**PROBLEM TO WORK ON**
Copy, from the entries below, each line in which the string "Newspapers" appears.

(Saved data entries)
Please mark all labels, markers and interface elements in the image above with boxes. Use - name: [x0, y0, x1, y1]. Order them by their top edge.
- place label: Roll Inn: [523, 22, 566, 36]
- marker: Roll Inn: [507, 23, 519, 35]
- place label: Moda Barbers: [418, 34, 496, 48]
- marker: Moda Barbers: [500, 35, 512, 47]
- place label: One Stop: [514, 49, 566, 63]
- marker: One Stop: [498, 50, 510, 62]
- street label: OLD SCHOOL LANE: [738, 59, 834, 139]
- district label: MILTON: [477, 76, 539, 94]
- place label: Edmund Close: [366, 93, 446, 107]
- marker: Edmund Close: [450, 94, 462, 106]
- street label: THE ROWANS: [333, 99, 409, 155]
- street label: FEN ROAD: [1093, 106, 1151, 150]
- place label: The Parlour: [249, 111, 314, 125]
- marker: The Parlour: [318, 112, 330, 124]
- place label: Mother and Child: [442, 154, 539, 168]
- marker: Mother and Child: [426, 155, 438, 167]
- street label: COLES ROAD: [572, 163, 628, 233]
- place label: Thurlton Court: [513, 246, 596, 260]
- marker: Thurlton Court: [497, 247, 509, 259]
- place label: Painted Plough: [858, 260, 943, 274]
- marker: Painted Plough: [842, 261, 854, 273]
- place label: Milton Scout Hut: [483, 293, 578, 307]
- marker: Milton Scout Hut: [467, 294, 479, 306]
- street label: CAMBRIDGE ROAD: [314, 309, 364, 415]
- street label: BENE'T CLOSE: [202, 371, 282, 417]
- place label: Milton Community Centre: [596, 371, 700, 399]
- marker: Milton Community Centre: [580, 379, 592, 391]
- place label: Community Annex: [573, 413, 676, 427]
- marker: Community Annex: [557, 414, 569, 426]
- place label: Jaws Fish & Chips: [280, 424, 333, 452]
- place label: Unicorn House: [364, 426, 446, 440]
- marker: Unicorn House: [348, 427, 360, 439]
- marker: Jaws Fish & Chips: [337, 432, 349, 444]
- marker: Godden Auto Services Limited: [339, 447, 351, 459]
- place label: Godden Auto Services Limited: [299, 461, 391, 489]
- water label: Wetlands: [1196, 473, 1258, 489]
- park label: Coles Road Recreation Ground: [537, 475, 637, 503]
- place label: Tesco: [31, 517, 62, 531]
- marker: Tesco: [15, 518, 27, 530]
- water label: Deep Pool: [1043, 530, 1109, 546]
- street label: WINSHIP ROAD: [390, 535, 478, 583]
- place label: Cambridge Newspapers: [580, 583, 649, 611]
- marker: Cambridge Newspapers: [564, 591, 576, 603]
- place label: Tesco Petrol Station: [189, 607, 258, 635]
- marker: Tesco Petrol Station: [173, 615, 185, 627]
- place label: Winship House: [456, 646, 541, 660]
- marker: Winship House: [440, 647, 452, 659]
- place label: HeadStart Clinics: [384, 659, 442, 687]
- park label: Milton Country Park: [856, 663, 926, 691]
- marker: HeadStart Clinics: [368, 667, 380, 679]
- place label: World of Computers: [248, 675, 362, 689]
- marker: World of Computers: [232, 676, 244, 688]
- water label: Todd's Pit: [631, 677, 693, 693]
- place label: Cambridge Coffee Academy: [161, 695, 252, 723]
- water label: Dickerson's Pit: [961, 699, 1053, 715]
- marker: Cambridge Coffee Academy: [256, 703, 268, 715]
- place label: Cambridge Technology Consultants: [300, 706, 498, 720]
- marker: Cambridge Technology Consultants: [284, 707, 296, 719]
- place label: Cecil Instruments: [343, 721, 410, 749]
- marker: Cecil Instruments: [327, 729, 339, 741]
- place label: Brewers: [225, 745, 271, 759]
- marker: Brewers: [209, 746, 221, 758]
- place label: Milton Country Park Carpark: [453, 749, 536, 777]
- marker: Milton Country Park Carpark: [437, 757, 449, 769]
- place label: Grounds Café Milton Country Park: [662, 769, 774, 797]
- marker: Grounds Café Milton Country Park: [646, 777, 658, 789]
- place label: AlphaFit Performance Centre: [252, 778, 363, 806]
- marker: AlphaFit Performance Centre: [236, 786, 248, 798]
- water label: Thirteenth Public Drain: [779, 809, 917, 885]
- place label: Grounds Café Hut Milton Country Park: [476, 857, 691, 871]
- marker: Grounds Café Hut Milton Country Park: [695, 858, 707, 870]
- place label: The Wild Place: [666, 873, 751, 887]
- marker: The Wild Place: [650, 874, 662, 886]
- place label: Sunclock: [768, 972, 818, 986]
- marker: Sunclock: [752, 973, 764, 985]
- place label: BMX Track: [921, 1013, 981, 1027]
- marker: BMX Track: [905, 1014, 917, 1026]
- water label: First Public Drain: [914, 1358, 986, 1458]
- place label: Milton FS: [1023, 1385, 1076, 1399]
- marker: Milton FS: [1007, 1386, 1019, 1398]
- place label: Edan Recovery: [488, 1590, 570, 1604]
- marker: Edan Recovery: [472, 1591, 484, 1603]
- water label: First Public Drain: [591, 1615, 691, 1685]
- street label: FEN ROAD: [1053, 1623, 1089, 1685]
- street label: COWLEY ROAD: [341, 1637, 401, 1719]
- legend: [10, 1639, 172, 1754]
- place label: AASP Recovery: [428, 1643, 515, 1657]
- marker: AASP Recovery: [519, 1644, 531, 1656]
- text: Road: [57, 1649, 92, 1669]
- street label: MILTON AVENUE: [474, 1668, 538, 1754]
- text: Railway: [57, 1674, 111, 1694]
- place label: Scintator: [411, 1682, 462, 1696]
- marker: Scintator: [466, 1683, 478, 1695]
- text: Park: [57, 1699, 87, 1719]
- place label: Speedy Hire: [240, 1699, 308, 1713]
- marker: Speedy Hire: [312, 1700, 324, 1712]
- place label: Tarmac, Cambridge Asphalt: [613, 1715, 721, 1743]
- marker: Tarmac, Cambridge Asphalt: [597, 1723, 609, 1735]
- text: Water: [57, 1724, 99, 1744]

**OUTPUT FOR THIS TASK**
- place label: Cambridge Newspapers: [580, 583, 649, 611]
- marker: Cambridge Newspapers: [564, 591, 576, 603]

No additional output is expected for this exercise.